Амнистия
Он сидел в своей комнате в старом флигеле на задворках постаревшего Петербурга. Думал о том, что если одна минута смеха прибавляет минуту жизни, то он будет жить вечно. Ну или хотя бы доживёт до возраста Дункана Маклауда. Но что это будет за смех? И что за вечность? Вечность, как приговор, если её придётся коротать в одиночестве северного города, наедине со своими мыслями и телом, обременённым плотскими потребностями. Еда, вода, безопасность, секс, самореализация, оценка других... Маслоу знал, о чём говорил. Но удовлетворение этих потребностей не сделает его счастливым. Он знал это точно.

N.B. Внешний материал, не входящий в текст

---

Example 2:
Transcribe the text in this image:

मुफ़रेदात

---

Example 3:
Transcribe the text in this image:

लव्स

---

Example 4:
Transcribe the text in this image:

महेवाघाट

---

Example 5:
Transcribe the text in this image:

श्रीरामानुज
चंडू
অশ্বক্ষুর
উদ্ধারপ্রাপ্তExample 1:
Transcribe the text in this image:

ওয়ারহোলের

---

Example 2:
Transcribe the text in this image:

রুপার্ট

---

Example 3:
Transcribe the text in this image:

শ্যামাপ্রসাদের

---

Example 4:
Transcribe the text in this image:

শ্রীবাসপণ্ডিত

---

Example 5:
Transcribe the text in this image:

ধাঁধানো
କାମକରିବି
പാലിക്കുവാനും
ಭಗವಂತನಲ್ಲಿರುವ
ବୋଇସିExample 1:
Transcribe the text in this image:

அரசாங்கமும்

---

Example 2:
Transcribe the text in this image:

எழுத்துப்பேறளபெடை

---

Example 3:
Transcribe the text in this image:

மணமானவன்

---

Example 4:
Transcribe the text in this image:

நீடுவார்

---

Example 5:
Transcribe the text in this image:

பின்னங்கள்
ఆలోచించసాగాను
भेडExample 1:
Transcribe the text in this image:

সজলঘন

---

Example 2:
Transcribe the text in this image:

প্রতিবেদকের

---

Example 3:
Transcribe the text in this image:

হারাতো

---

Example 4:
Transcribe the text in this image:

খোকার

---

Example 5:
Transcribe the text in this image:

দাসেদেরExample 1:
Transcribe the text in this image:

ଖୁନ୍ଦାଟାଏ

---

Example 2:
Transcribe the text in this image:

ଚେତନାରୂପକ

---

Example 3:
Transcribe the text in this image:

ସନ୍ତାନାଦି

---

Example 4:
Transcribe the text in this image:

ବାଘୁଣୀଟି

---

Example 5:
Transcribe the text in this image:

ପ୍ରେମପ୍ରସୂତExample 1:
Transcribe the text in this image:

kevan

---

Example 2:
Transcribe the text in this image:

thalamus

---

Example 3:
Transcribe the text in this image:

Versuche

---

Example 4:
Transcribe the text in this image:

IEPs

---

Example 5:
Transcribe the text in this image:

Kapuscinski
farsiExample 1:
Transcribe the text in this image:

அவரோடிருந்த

На столе стоял коньяк. Рядом — пачка сигарет "Kent". Он курил их не из-за рекламы или стереотипов. Просто однажды в восьмом классе перешёл с "Петра" на них и остался верен. Бросал пару раз, но снова начинал. Не понимал, почему в своей короткой и, по сути, бессмысленной жизни не может убивать себя с удовольствием, как того захочет. Одна из сигарет ещё дымилась в пепельнице. Её алый конец погружался в слой пепла, а другой зависал в воздухе. Пепел. В него обратился никотин, который хоть немного скрашивал его жизнь. Всё, что когда-то приносило удовольствие, рано или поздно обращалось в пепел.
Он поднял сигарету левой рукой, сделал глубокую затяжку. Горячий дым обжёг рот, гортань, бронхи, лёгкие. Часть никотина впиталась в кровь, принеся мимолётное успокоение. Резким движением он стряхнул пепел, сдерживая тошноту, и глухо откашлялся. Левша. Это никогда не мешало ему, как и не выделяло из толпы. Выбор между "Kent" и "Marlboro", между "Asti" и "Bacardi", между трусами от Кельвина Кляйна и обычными — всё это не делало его личностью. Личностью его делали поступки. И сейчас он решил поступить как личность. Взял со стола лезвие и пошёл в ванную.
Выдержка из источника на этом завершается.